Text shown:
┏━━
At the most fundamental level, employment systems differ in their underlying model of the employment relationship. Common law jurisdictions — the UK, USA, Australia, Canada — approach the employment contract primarily as a private agreement between employer and employee, with statutory floors below which the parties cannot contract. Civil law jurisdictions — France, Germany, much of continental Europe — embed employment more deeply in statute and collective agreements, with worker protections that are harder to contract out of and institutions of works councils and co-determination that give employee representatives a formal role in organisational decision-making.
The practical implications for HR are significant. In Germany, a decision to change shift patterns or restructure a department that might be implemented by management decision in the UK typically requires formal works council consultation — and in some cases works council agreement — before it can proceed. In France, the obligation to consult the Comité Social et Économique before major decisions affecting employees is a legal requirement, not a management preference. HR practitioners designing change programmes in international organisations must understand these differences and build them into project timelines: the assumption that a policy rolled out across the UK can be replicated in continental Europe on the same timetable will routinely fail.
Specific employment law provisions also differ materially. Notice periods standard in one jurisdiction may be far shorter than legal minimums in another. Non-compete clauses enforceable in the UK may be unenforceable or severely restricted elsewhere. Data protection obligations affecting HR data management differ between the EU's GDPR framework and the approaches taken in other major economies. Statutory entitlements to paid leave, parental leave, and sick pay vary widely. For international HR, this creates two distinct challenges: compliance (ensuring practices in each jurisdiction meet local legal requirements, which typically requires local legal counsel) and equity (managing a workforce where different national law creates materially different terms and conditions, and communicating this fairly).
AC 2.1 - International HR Management Approaches
When a multinational organisation designs its HR strategy, one of its most fundamental choices is the degree to which it standardises people management practices globally versus adapts them to local context. Perlmutter's EPRG framework — developed in the 1960s but still widely used as an analytical tool — identifies four distinct orientations that shape this choice.
┗━━
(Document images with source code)
┏━━
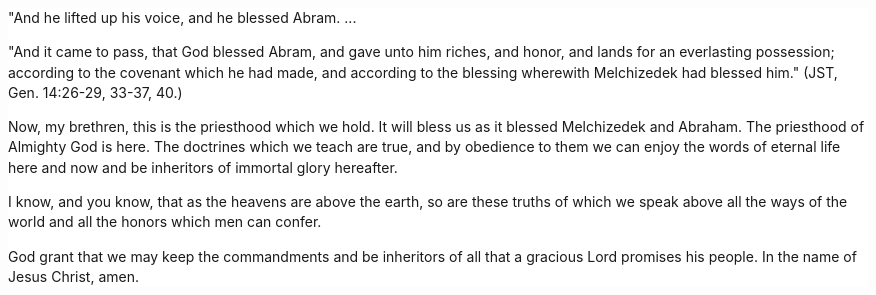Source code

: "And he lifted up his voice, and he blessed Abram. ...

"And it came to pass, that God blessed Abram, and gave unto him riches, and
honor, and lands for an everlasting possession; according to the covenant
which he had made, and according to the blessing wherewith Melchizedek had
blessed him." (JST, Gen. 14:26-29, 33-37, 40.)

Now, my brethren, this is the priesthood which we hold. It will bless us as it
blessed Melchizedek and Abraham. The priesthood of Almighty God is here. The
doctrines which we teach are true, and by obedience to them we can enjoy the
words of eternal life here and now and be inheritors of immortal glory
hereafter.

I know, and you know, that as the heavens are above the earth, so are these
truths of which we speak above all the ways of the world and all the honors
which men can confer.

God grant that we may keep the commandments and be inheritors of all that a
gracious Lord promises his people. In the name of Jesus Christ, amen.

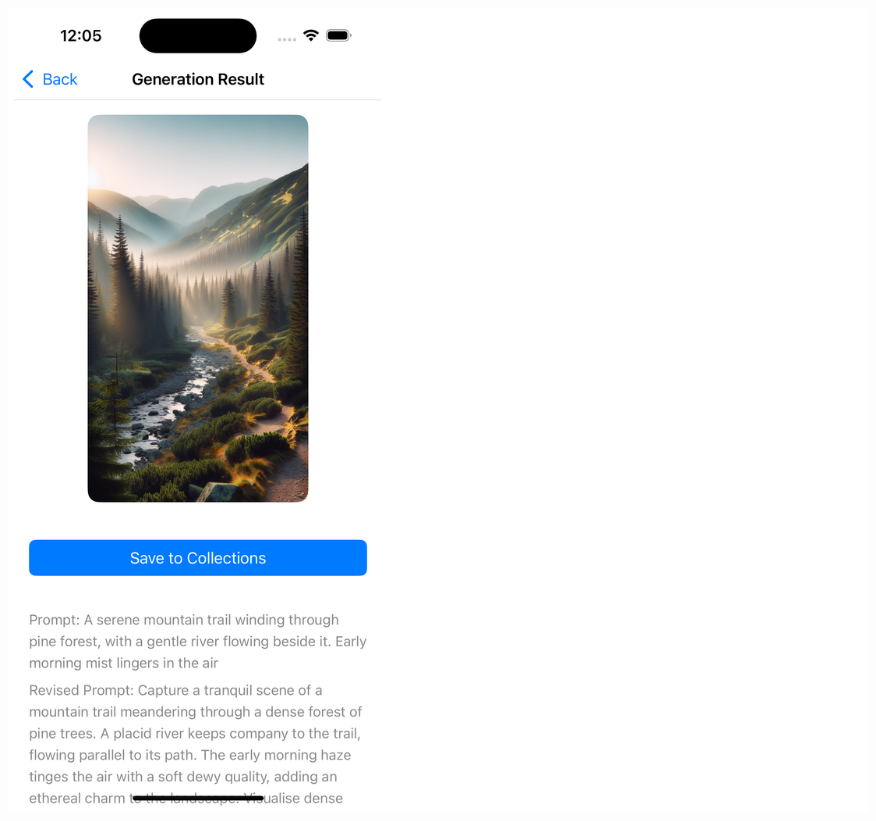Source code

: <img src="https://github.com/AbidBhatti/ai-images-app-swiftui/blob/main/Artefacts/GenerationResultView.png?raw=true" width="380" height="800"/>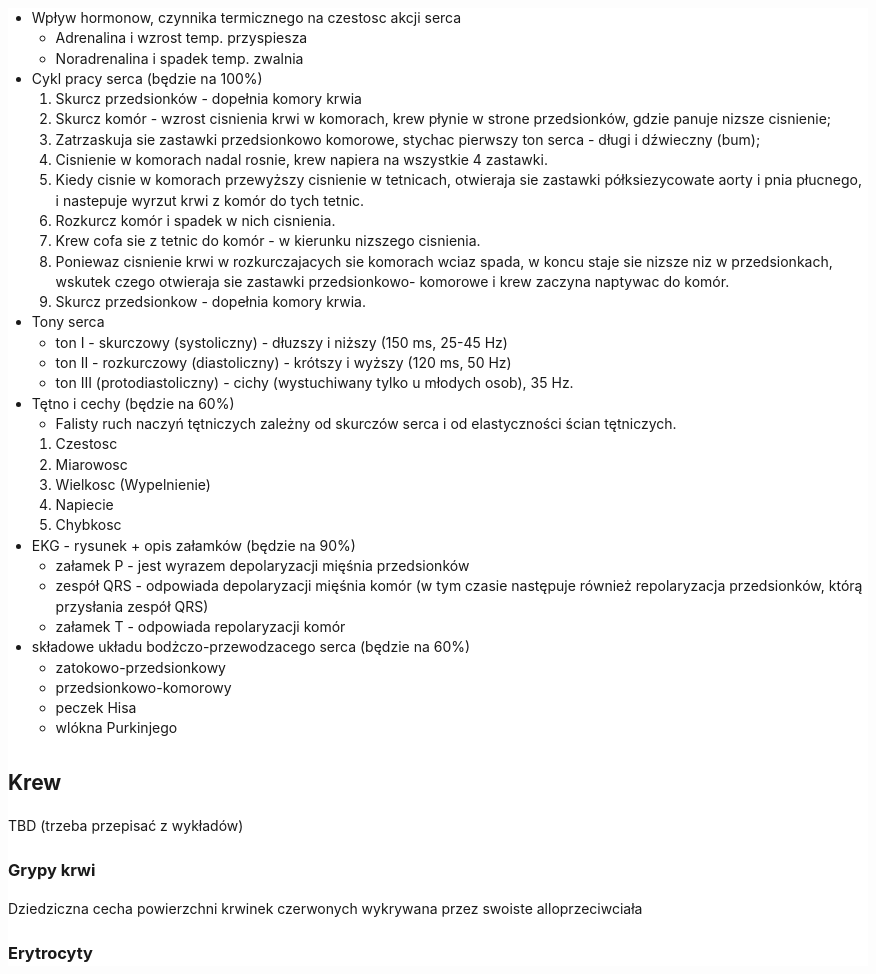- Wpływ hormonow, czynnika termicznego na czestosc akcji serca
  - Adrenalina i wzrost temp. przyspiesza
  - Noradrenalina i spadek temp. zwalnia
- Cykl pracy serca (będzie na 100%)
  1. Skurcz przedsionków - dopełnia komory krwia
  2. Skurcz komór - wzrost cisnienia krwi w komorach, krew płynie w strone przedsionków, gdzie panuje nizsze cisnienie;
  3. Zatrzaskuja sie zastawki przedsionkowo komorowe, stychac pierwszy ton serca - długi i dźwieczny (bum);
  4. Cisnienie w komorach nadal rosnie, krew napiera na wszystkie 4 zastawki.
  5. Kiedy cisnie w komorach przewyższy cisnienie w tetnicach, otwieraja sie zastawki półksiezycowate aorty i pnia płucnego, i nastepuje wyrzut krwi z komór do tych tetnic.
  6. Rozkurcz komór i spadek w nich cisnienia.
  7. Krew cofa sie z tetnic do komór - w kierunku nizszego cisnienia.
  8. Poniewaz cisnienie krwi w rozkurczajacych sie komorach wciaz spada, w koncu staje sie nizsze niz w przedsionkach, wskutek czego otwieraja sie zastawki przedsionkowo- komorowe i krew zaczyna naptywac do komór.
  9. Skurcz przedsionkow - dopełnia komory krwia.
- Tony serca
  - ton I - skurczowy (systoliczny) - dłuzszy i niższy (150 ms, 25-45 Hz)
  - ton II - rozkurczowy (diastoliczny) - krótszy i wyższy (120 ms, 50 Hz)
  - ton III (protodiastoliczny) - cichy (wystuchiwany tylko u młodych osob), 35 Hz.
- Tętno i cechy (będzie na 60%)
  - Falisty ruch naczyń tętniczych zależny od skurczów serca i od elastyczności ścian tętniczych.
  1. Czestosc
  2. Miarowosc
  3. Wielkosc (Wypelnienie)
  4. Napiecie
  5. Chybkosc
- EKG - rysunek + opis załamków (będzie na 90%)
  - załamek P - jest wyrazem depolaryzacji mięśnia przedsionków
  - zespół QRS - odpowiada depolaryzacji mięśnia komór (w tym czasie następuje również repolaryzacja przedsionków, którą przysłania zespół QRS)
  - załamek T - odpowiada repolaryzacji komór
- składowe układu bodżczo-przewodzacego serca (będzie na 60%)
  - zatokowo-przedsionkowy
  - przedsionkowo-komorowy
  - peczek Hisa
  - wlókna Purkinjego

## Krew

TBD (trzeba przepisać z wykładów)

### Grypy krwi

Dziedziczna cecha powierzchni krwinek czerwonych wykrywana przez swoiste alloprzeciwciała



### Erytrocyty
┗━━
Exercise tasks:
1) In the text on international HR, turn the paragraph beginning "Specific employment law provisions also differ materially" into a short bulleted list that keeps its main facts.
2) Carry on the text about international HR management from the point where it stops.
The data stands apart from the text on international HR and is separate material.

Expected responses:
1)
Employment law provisions differ materially across jurisdictions:
- Notice periods that are standard in one jurisdiction may fall far short of legal minimums in another.
- Non-compete clauses enforceable in the UK may be unenforceable or severely restricted elsewhere.
- Data protection obligations for HR data differ between the EU's GDPR framework and other major economies.
- Statutory entitlements to paid leave, parental leave, and sick pay vary widely.
- International HR therefore faces two challenges: compliance, which means meeting local legal requirements in each jurisdiction and typically requires local legal counsel, and equity, which means managing a workforce on materially different terms set by national law and communicating this fairly.

2)
An ethnocentric orientation treats the parent country as the model. HR practices, management systems, and organisational values are developed at headquarters and exported to international operations largely unchanged. Senior roles in subsidiaries are filled by parent country nationals (PCNs), and local practices are expected to adapt to corporate norms rather than vice versa. The strength of this approach is consistency and ease of knowledge transfer from headquarters. The weaknesses are significant: it assumes the parent country approach is superior, it limits career progression for local talent, it can generate resentment in host country workforces, and it often produces practices poorly adapted to local legal requirements and cultural expectations.
A polycentric orientation takes the opposite position. Each national subsidiary is treated as largely autonomous, with HR practices designed locally to fit local context. Host country nationals (HCNs) fill most or all senior roles. The strength is local responsiveness and legitimate alignment with local culture and law. The weakness is fragmentation: the organisation may struggle to build a coherent global culture, transfer knowledge between markets, or move talent internationally.
A geocentric orientation seeks a middle path: developing globally integrated HR practices that draw on the best approaches from all markets, and staffing roles with the best person for the job regardless of whether they are a PCN, HCN, or third country national (TCN). This approach is philosophically attractive and increasingly advocated, but it is operationally demanding — it requires sophisticated international mobility infrastructure, globally portable career paths, and the organisational maturity to genuinely value practices originating outside headquarters.
A regiocentric orientation occupies the middle ground between polycentric and geocentric, treating world regions (Europe, Asia-Pacific, Americas) as the unit of integration. Regional headquarters develop HR practices consistent within the region but which may differ between regions. This is often a pragmatic choice for organisations operating in genuinely distinct regulatory and cultural environments.
At Level 5, the task is to apply this framework analytically: to assess which orientation a specific organisation adopts, to identify the trade-offs its chosen approach creates, and to evaluate whether its orientation is well-suited to its business model, sector, and workforce composition. Many organisations operate with mixed orientations — ethnocentric on talent management, polycentric on reward — and the analytical skill lies in identifying and evaluating those tensions.
AC 2.2 - Staffing International Operations
Staffing decisions in international operations — who fills which role, from which country, under which employment arrangement — are among the most consequential HR decisions in a multinational organisation. They affect cost, capability, culture, legal compliance, and the experience of employees who move between countries.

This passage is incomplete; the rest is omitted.